太陽神の贈り物を尋ねて7

「ここがサマンオサか…」

今まで居たランシール、アリアハンは海の国であり南国で暖かだったが、
途中で通ったバハラタは乾燥した大陸、グリンラッドは驚くほどの雪景色…
もとの世界であれほど雪が積もっている場所をイザはまだ見たことがなかった。
もっとも、人生の大半、つい最近まで山の上だけで暮らしてきたイザにとってはほとんどがはじめての場所なのであるが。

また、グリンラッドの祠は井戸とは大違いの空間であった。
三箇所のほかの祠と繋がるグリンラッドの祠には、要するにイザたちからすれば井戸が三つもあるように思えた。
きちんと壁で仕切られており、どこへ行く旅の扉だと親切にも札がつけられている。
この世界はイザたちのいた世界より進んでいるのだろうか。
それとも、イリス人たちが造った月鏡の塔のように、イザたちの時代には忘れられてしまった世界なのだろうか。

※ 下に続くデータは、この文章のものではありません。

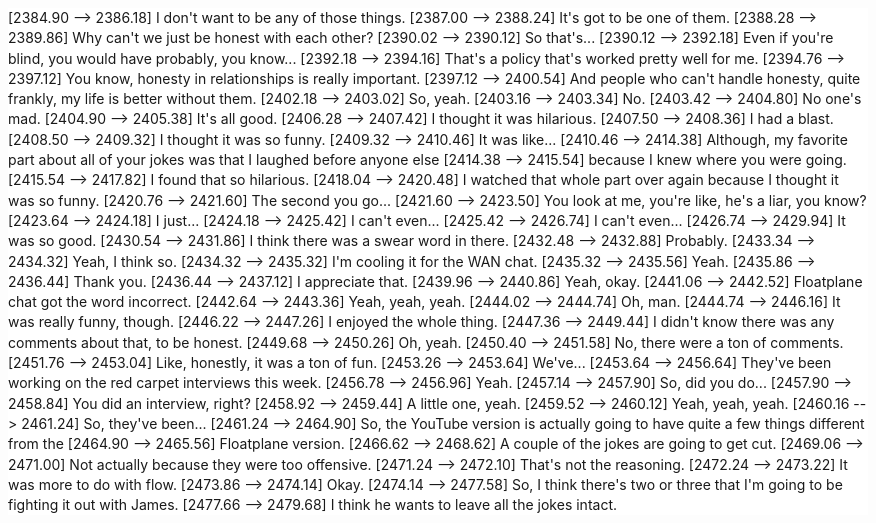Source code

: [2384.90 --> 2386.18]  I don't want to be any of those things.
[2387.00 --> 2388.24]  It's got to be one of them.
[2388.28 --> 2389.86]  Why can't we just be honest with each other?
[2390.02 --> 2390.12]  So that's...
[2390.12 --> 2392.18]  Even if you're blind, you would have probably, you know...
[2392.18 --> 2394.16]  That's a policy that's worked pretty well for me.
[2394.76 --> 2397.12]  You know, honesty in relationships is really important.
[2397.12 --> 2400.54]  And people who can't handle honesty, quite frankly, my life is better without them.
[2402.18 --> 2403.02]  So, yeah.
[2403.16 --> 2403.34]  No.
[2403.42 --> 2404.80]  No one's mad.
[2404.90 --> 2405.38]  It's all good.
[2406.28 --> 2407.42]  I thought it was hilarious.
[2407.50 --> 2408.36]  I had a blast.
[2408.50 --> 2409.32]  I thought it was so funny.
[2409.32 --> 2410.46]  It was like...
[2410.46 --> 2414.38]  Although, my favorite part about all of your jokes was that I laughed before anyone else
[2414.38 --> 2415.54]  because I knew where you were going.
[2415.54 --> 2417.82]  I found that so hilarious.
[2418.04 --> 2420.48]  I watched that whole part over again because I thought it was so funny.
[2420.76 --> 2421.60]  The second you go...
[2421.60 --> 2423.50]  You look at me, you're like, he's a liar, you know?
[2423.64 --> 2424.18]  I just...
[2424.18 --> 2425.42]  I can't even...
[2425.42 --> 2426.74]  I can't even...
[2426.74 --> 2429.94]  It was so good.
[2430.54 --> 2431.86]  I think there was a swear word in there.
[2432.48 --> 2432.88]  Probably.
[2433.34 --> 2434.32]  Yeah, I think so.
[2434.32 --> 2435.32]  I'm cooling it for the WAN chat.
[2435.32 --> 2435.56]  Yeah.
[2435.86 --> 2436.44]  Thank you.
[2436.44 --> 2437.12]  I appreciate that.
[2439.96 --> 2440.86]  Yeah, okay.
[2441.06 --> 2442.52]  Floatplane chat got the word incorrect.
[2442.64 --> 2443.36]  Yeah, yeah, yeah.
[2444.02 --> 2444.74]  Oh, man.
[2444.74 --> 2446.16]  It was really funny, though.
[2446.22 --> 2447.26]  I enjoyed the whole thing.
[2447.36 --> 2449.44]  I didn't know there was any comments about that, to be honest.
[2449.68 --> 2450.26]  Oh, yeah.
[2450.40 --> 2451.58]  No, there were a ton of comments.
[2451.76 --> 2453.04]  Like, honestly, it was a ton of fun.
[2453.26 --> 2453.64]  We've...
[2453.64 --> 2456.64]  They've been working on the red carpet interviews this week.
[2456.78 --> 2456.96]  Yeah.
[2457.14 --> 2457.90]  So, did you do...
[2457.90 --> 2458.84]  You did an interview, right?
[2458.92 --> 2459.44]  A little one, yeah.
[2459.52 --> 2460.12]  Yeah, yeah, yeah.
[2460.16 --> 2461.24]  So, they've been...
[2461.24 --> 2464.90]  So, the YouTube version is actually going to have quite a few things different from the
[2464.90 --> 2465.56]  Floatplane version.
[2466.62 --> 2468.62]  A couple of the jokes are going to get cut.
[2469.06 --> 2471.00]  Not actually because they were too offensive.
[2471.24 --> 2472.10]  That's not the reasoning.
[2472.24 --> 2473.22]  It was more to do with flow.
[2473.86 --> 2474.14]  Okay.
[2474.14 --> 2477.58]  So, I think there's two or three that I'm going to be fighting it out with James.
[2477.66 --> 2479.68]  I think he wants to leave all the jokes intact.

そしてここサマンオサはそれとはまた違った空間であった。

高い山に囲まれて海は見えず、荒々しい山地に起伏の激しい大地、そこを流れる一本の大きな川…
時折姿を見せるのは仮面を被った人型のモンスター、ゾンビマスターだ。
縄張りに入り込んできた侵入者だと思って襲ってくるようで、山地から離れて平坦な草原に出るとゾンビマスターの姿はまったく見えなくなった。

「ゾンビマスターは、もともとは隠れ住んでる生き物だ。
あれが草原や城の近くに頻繁に出てたあの頃が異常だったに違いねえ」

カンダタに連れられて道なりに進んでいく途中にも、種類は違ったがいろいろなモンスターに出会った。
バハラタ周辺で見た紫色のゴリラよりも一回り以上も大きな緑色のゴリラ、ベホマスライム、妙に甲羅の硬いガメゴンというワニだ。
カンダタに教わったのは、正攻法では効率の悪い敵もいるということだった。
ガメゴンルカニをかけてから剣で倒しにいくよりも、遠くからチャモロが習得したばかりのザキで一発を狙うほうが効果的だということだった。
ザキはすべての敵に必ず効くわけではないし、回復できる魔力は残しておかないといけないが、結局回復につかう魔力のほうが多くなっては意味がないとカンダタは教えてくれた。

サマンオサの城下町に到着するともう暗かったので一泊することにした。
明日の朝、洞窟に向かうことになる。
イザたちは酒も控えめに布団にもぐった。